Needless to say, everything goes sideways. Lena ends up captured by those loyal to the council.  Though she escapes, her trust in Alex is damaged and she isn’t sure she wants to be a part of his rebels who don’t seem all that different from the council that wants to enslave her. 

There were so many layers to this book, I’m not sure I can show how compelling the story is without revealing spoilers. First of all, the romance between Alex and Lena is a constant push/pull and just when I thought they were going to be happy together and figure it out, another barrier rises up to separate them. By the end of the book, I’m still not sure how they’re going to be together, though there is hope that they will. 

There was a political undertone with the story that was both complicated and in depth. The twists and turns of intrigue were surprising and the power dynamics within this new civilization were often uncomfortable. There were some heavy issues explored and I found them as disturbing as I was supposed to find them. There is no gratuitous violence or overkill in this book. Only the raw, exposed necessity that drives people to do what must be done to achieve the freedom that people deserve. 

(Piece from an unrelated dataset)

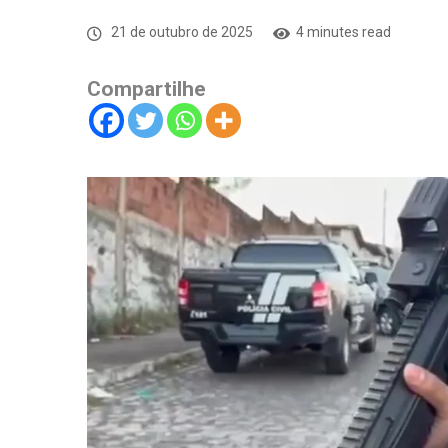
21 de outubro de 2025
4 minutes read
Compartilhe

Though I absolutely loved this book, there was only one drawback for me. Through a series of betrayals, Lena is left with a tremendous amount of pain in the end. I don’t find the peace that I hoped she’d experience. In fact, I had a hard time with at least one political move that Alex implements despite Lena’s hurt. It’s a move I don’t understand, though Alex is convinced Lena will.  My thought was that she may understand, but that didn’t change the pain it would cause.  Alex is Lena’s defender, her lover and her partner in many ways, he is also perfectly okay with keeping information from her in the end and I didn’t get that at all. 

Overall, “Spark Rising” delivered on the promise of “Ignition Point” with action, intrigue, fantastic sex scenes and compelling characters. I was emotionally moved by many of the things that happened in this book and that’s not an easy thing to do. This is a meaty story that gives the reader a full meal rather than a tasty bite. It’s intelligent, thoughtful and well written. 

The story contrasted with the other two NA books I read (the only ones I’ve read in the genre) in that it wasn’t a sweet story with a happy ending. I would call the ending a Happy For Now, not entirely convinced that Lena and Alex have come to terms enough to love each other with the kind of passion it takes to keep a good relationship strong.